(Фрагмент документа)
Анализ каширской рубрики Дворовой тетради и «дворовой» части десятни 1556 г. показывает, что элита этой корпорации по большей части была перенесена сюда из соседних уездов, а не формировалась здесь путем отбора и ротации.
Родственные связи между каширскими дворовыми и городовыми детьми боярскими носили единичный характер. Однофамильцем первого среди дворовых десятни 1556 г. – А.Д. Таптыкова был городовой сын боярский Н.В. Таптыков, а родственниками И.Л. Писарева – сразу двенадцать Писаревых городовых детей боярских. Подобное разделение внутри этих фамилий возникло, видимо, еще до их перевода в Каширский уезд. Показателен пример коломенцев Писаревых. Они вели происхождение от Сенки Писаря, жившего в середине XV в., и за прошедшее столетие не успели сильно разойтись в своем родстве. В первые десятилетия XVI в. кормленщиками были сыновья С. Писаря Федор, Брюхо и Иван, так что, вероятно, все они служили в составе Государева двора. В 1538 г. письмо великого князя было адресовано Леве Иванову Писареву, который в это время определенно служил в составе Государева двора. Именно его сын Иванча был отмечен в каширской рубрике Дворовой тетради. Остальные Писаревы, потомки Захара и Никиты Семеновых, опустились до уровня городовых детей боярских[602].
Некоторые из известных Дворовой тетради лиц в десятне 1556 г. также фигурировали в качестве городовых детей боярских. Среди них были В.Г. Есипов и Ф.П. Бахтин. В.Г. Есипов в Дворовой тетради был записан вместе с отцом и братьями по Коломне, а Ф.П. Бахтин был одним из малоярославецких детей боярских[603].

(Задание A)
Каких лиц фрагмент называет двумя инициалами перед фамилией? Перечислите всех.
(Задание B)
В каком году, согласно фрагменту, письмо великого князя было адресовано Леве Иванову Писареву?

(Блок данных)

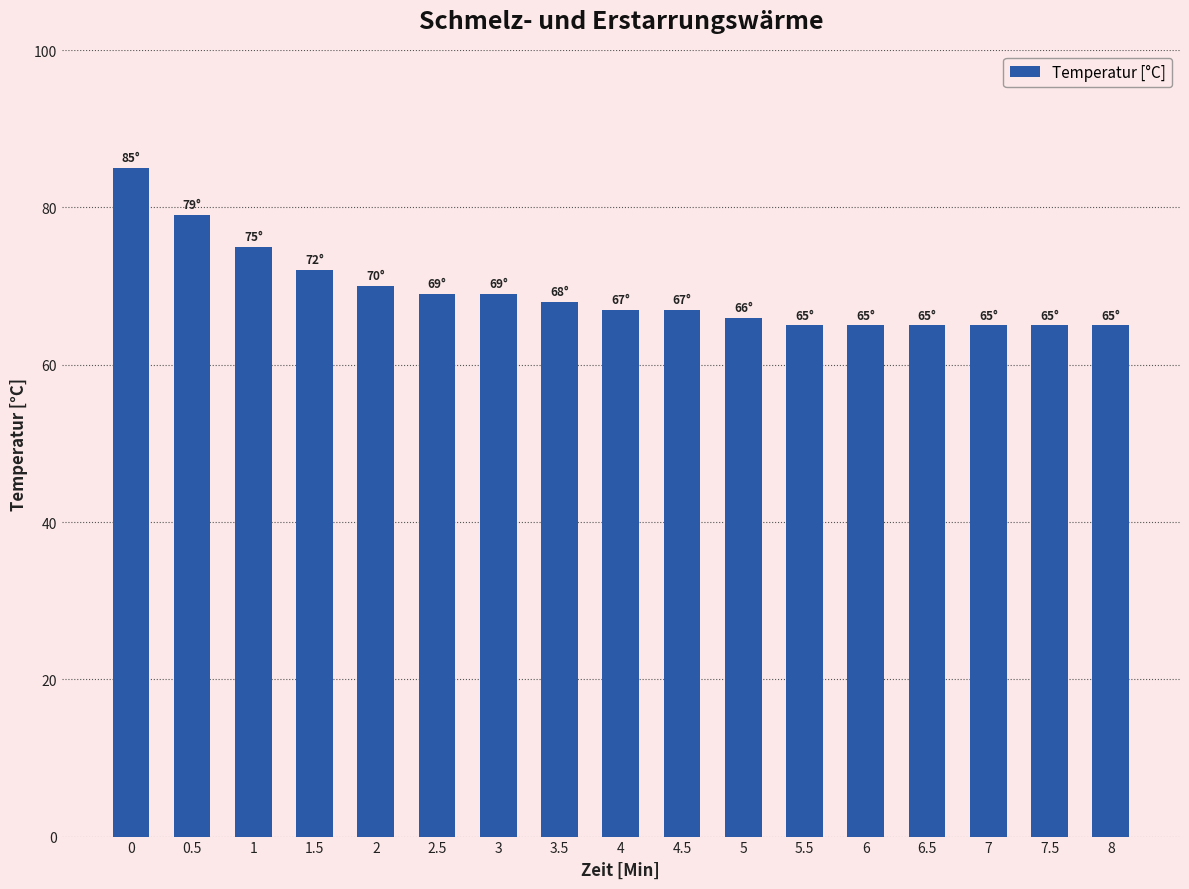

What is the maximum value shown in the chart?

85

(Ваше решение A)
А.Д. Таптыков, Н.В. Таптыков, И.Л. Писарев, В.Г. Есипов, Ф.П. Бахтин

(Ваше решение B)
В 1538 г.